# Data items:
---

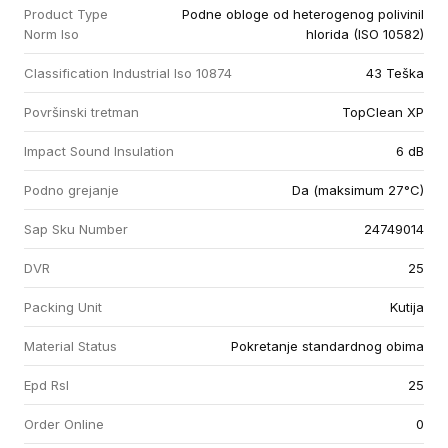
Product Type
Podne obloge od heterogenog polivinil
Norm Iso
hlorida (ISO 10582)
Classification Industrial Iso 10874
43 Teška
Površinski tretman
TopClean XP
Impact Sound Insulation
6 dB
Podno grejanje
Da (maksimum 27°C)
Sap Sku Number
24749014
DVR
25
Packing Unit
Kutija
Material Status
Pokretanje standardnog obima
Epd Rsl
25
Order Online
0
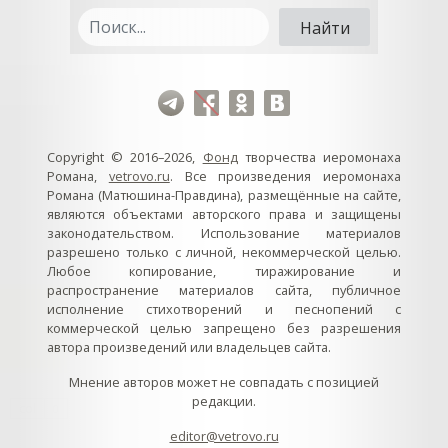
Copyright © 2016–2026,
Фонд
творчества иеромонаха
Романа,
vetrovo.ru
. Все произведения иеромонаха
Романа (Матюшина-Правдина), размещённые на сайте,
являются объектами авторского права и защищены
законодательством. Использование материалов
разрешено только с личной, некоммерческой целью.
Любое копирование, тиражирование и
распространение материалов сайта, публичное
исполнение стихотворений и песнопений с
коммерческой целью запрещено без разрешения
автора произведений или владельцев сайта.
Мнение авторов может не совпадать с позицией
редакции.
col
0
editor@vetrovo.ru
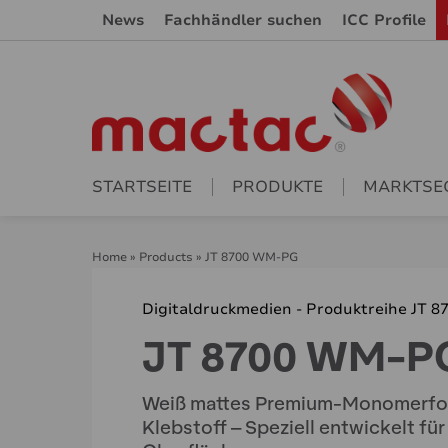
News
Fachhändler suchen
ICC Profile
STARTSEITE
PRODUKTE
MARKTSE
Home
»
Products
»
JT 8700 WM-PG
Digitaldruckmedien - Produktreihe JT 8
JT 8700 WM-P
Weiß mattes Premium-Monomerfoli
Klebstoff – Speziell entwickelt fü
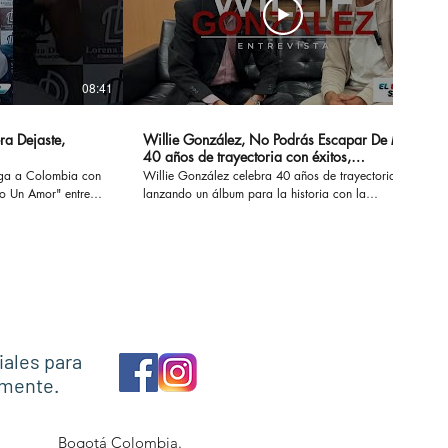
08:41
14:20
ra Dejaste,
Willie González, No Podrás Escapar De Mi -
40 años de trayectoria con éxitos,
sensualidad y erotismo
ega a Colombia con
Willie González celebra 40 años de trayectoria
Un Amor" entre
lanzando un álbum para la historia con la
 conversamos de su
recopilación de sus éxitos. #nopodrasescapardemi
z, Marck Antonhy,
#sisupieras #williegonzalez #enlaintimidad
os.
#noescasualidad
necesitounamor
iales para
amente.
Bogotá Colombia.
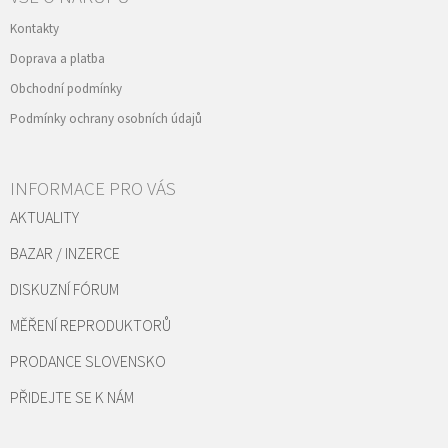
Kontakty
Doprava a platba
Obchodní podmínky
Podmínky ochrany osobních údajů
INFORMACE PRO VÁS
AKTUALITY
BAZAR / INZERCE
DISKUZNÍ FÓRUM
MĚŘENÍ REPRODUKTORŮ
PRODANCE SLOVENSKO
PŘIDEJTE SE K NÁM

---

# TASK REQUIREMENTS:
Set down all records verbatim, omitting images.

# RESULT:
Product Type
Podne obloge od heterogenog polivinil
Norm Iso
hlorida (ISO 10582)
Classification Industrial Iso 10874
43 Teška
Površinski tretman
TopClean XP
Impact Sound Insulation
6 dB
Podno grejanje
Da (maksimum 27°C)
Sap Sku Number
24749014
DVR
25
Packing Unit
Kutija
Material Status
Pokretanje standardnog obima
Epd Rsl
25
Order Online
0
Copyright © 2016–2026,
Фонд
творчества иеромонаха
Романа,
vetrovo.ru
. Все произведения иеромонаха
Романа (Матюшина-Правдина), размещённые на сайте,
являются объектами авторского права и защищены
законодательством. Использование материалов
разрешено только с личной, некоммерческой целью.
Любое копирование, тиражирование и
распространение материалов сайта, публичное
исполнение стихотворений и песнопений с
коммерческой целью запрещено без разрешения
автора произведений или владельцев сайта.
Мнение авторов может не совпадать с позицией
редакции.
col
0
editor@vetrovo.ru
News
Fachhändler suchen
ICC Profile
STARTSEITE
PRODUKTE
MARKTSE
Home
»
Products
»
JT 8700 WM-PG
Digitaldruckmedien - Produktreihe JT 8
JT 8700 WM-P
Weiß mattes Premium-Monomerfoli
Klebstoff – Speziell entwickelt fü
08:41
14:20
ra Dejaste,
Willie González, No Podrás Escapar De Mi -
40 años de trayectoria con éxitos,
sensualidad y erotismo
ega a Colombia con
Willie González celebra 40 años de trayectoria
Un Amor" entre
lanzando un álbum para la historia con la
 conversamos de su
recopilación de sus éxitos. #nopodrasescapardemi
z, Marck Antonhy,
#sisupieras #williegonzalez #enlaintimidad
os.
#noescasualidad
necesitounamor
iales para
amente.
Bogotá Colombia.
Kontakty
Doprava a platba
Obchodní podmínky
Podmínky ochrany osobních údajů
INFORMACE PRO VÁS
AKTUALITY
BAZAR / INZERCE
DISKUZNÍ FÓRUM
MĚŘENÍ REPRODUKTORŮ
PRODANCE SLOVENSKO
PŘIDEJTE SE K NÁM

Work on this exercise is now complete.